Collection entries:
• • •

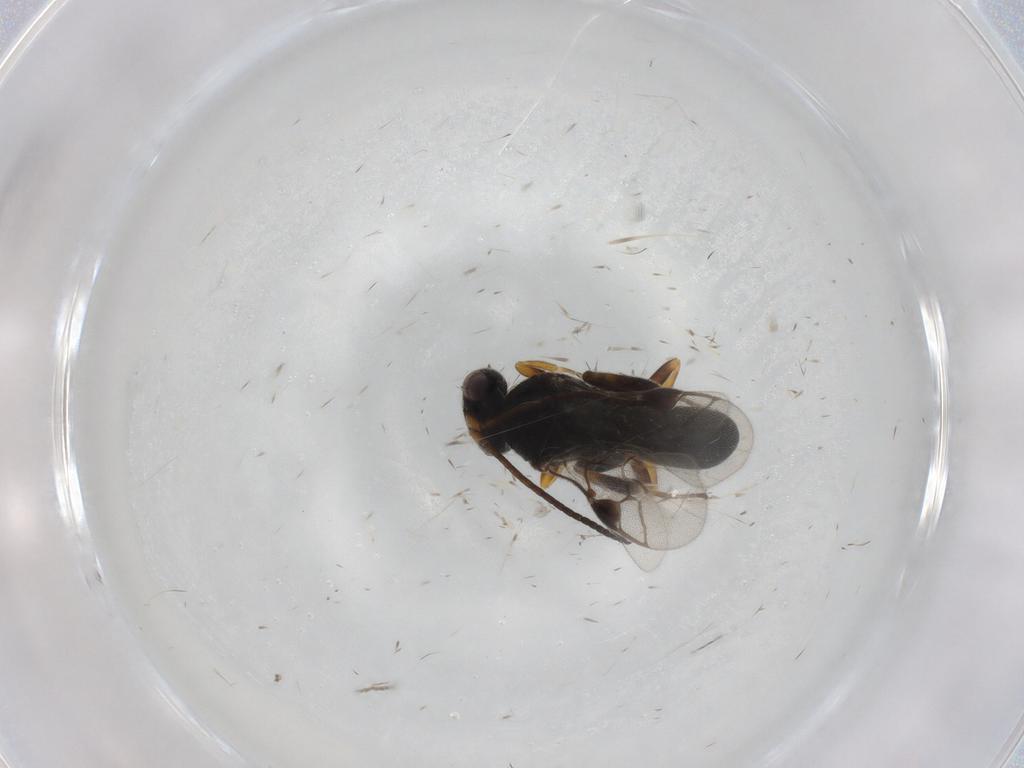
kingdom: Animalia
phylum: Arthropoda
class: Insecta
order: Hymenoptera
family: Braconidae
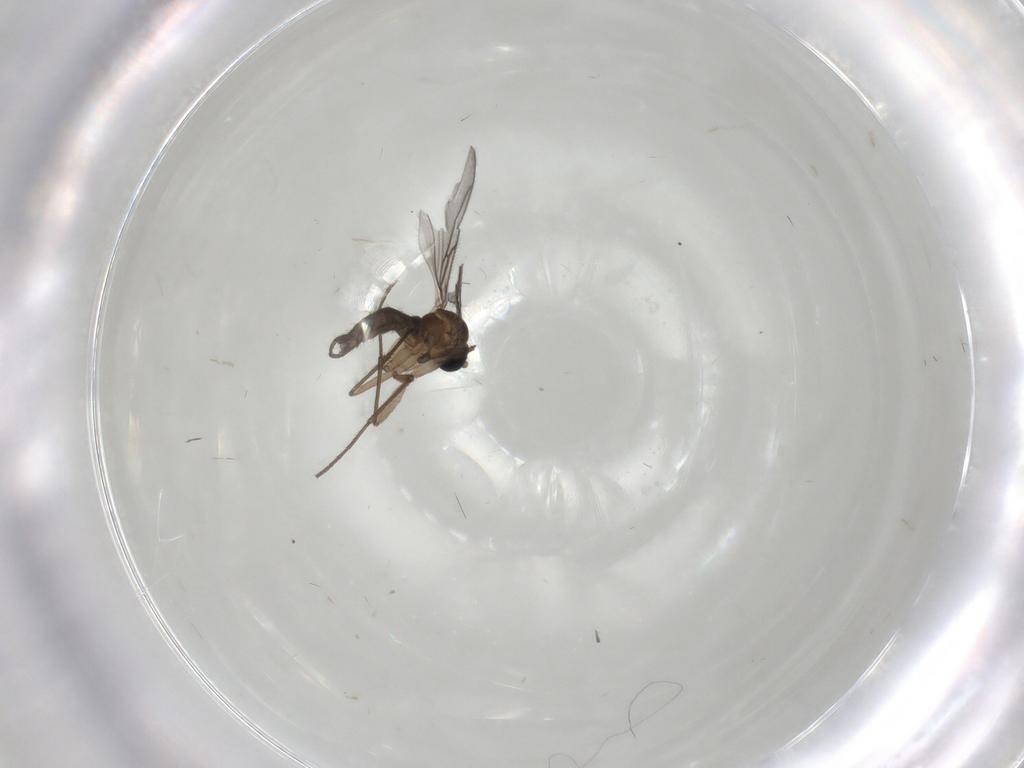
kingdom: Animalia
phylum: Arthropoda
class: Insecta
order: Diptera
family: Sciaridae
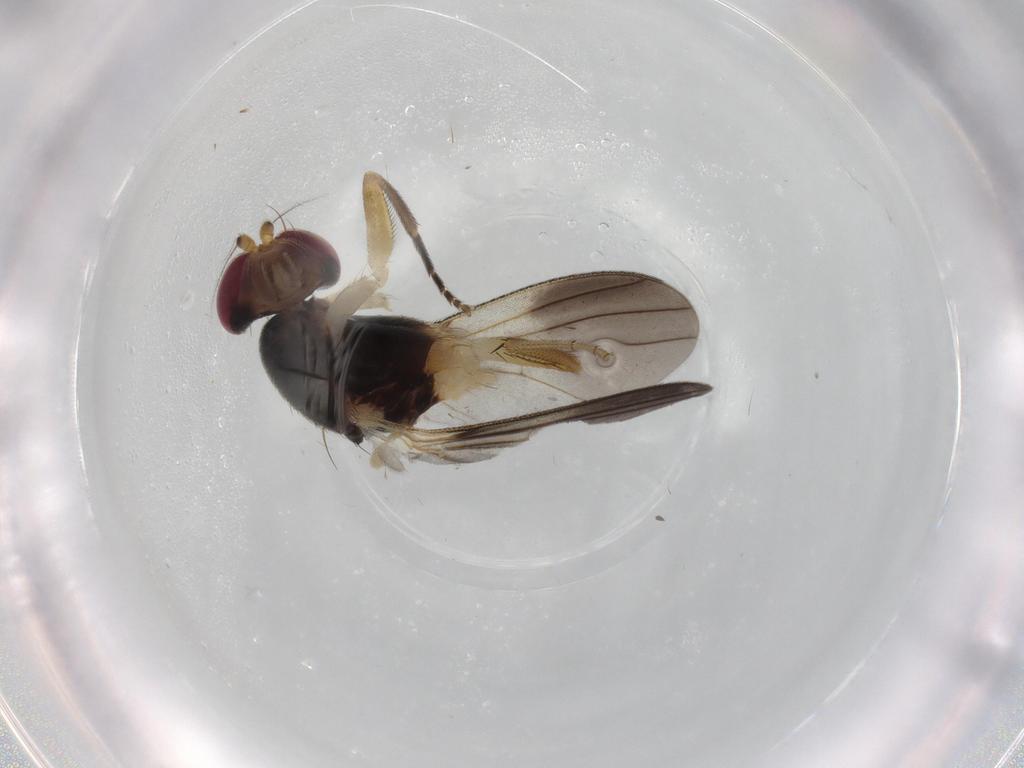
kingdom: Animalia
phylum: Arthropoda
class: Insecta
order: Diptera
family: Clusiidae
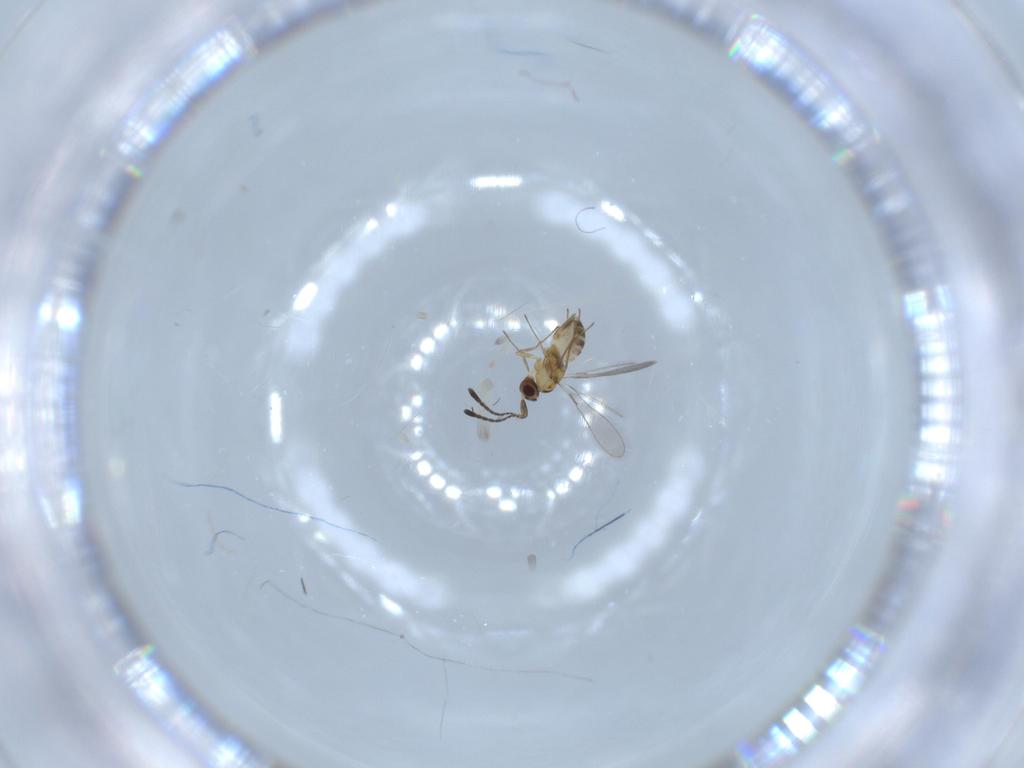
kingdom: Animalia
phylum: Arthropoda
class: Insecta
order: Hymenoptera
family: Mymaridae
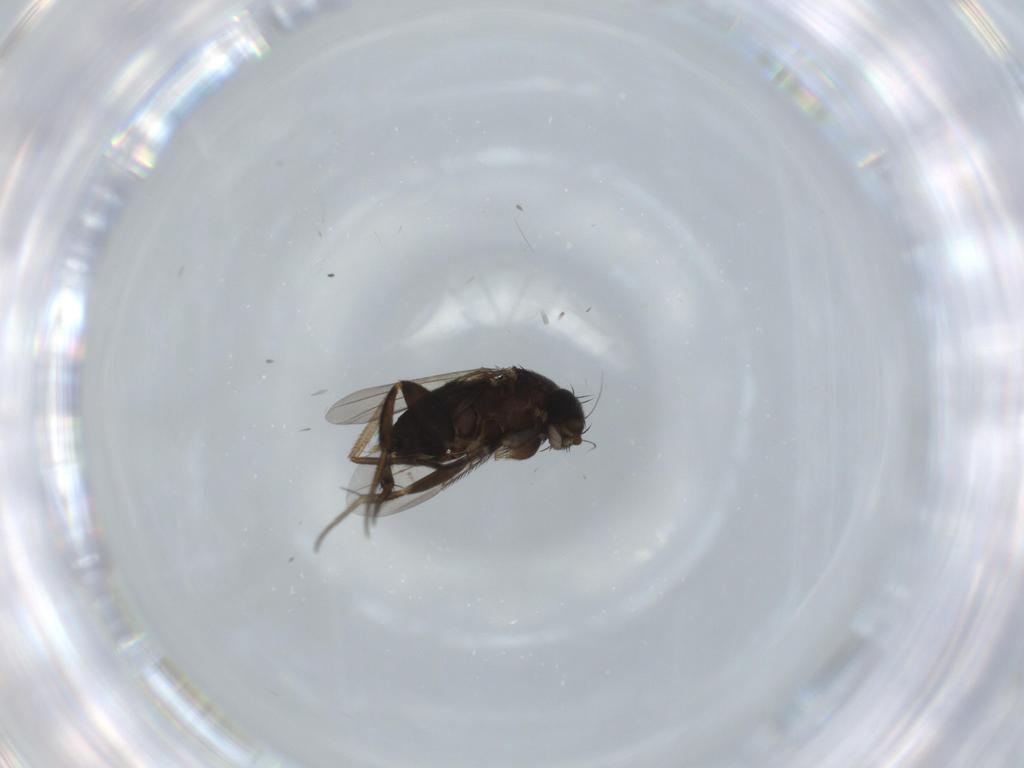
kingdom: Animalia
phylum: Arthropoda
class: Insecta
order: Diptera
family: Phoridae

• • •

> Instruction
Write out the lines from all of the rows above as a single numbered list, dropping any blank lines. Leave the pictures out.

> Final result
1. kingdom: Animalia
2. phylum: Arthropoda
3. class: Insecta
4. order: Hymenoptera
5. family: Braconidae
6. kingdom: Animalia
7. phylum: Arthropoda
8. class: Insecta
9. order: Diptera
10. family: Sciaridae
11. kingdom: Animalia
12. phylum: Arthropoda
13. class: Insecta
14. order: Diptera
15. family: Clusiidae
16. kingdom: Animalia
17. phylum: Arthropoda
18. class: Insecta
19. order: Hymenoptera
20. family: Mymaridae
21. kingdom: Animalia
22. phylum: Arthropoda
23. class: Insecta
24. order: Diptera
25. family: Phoridae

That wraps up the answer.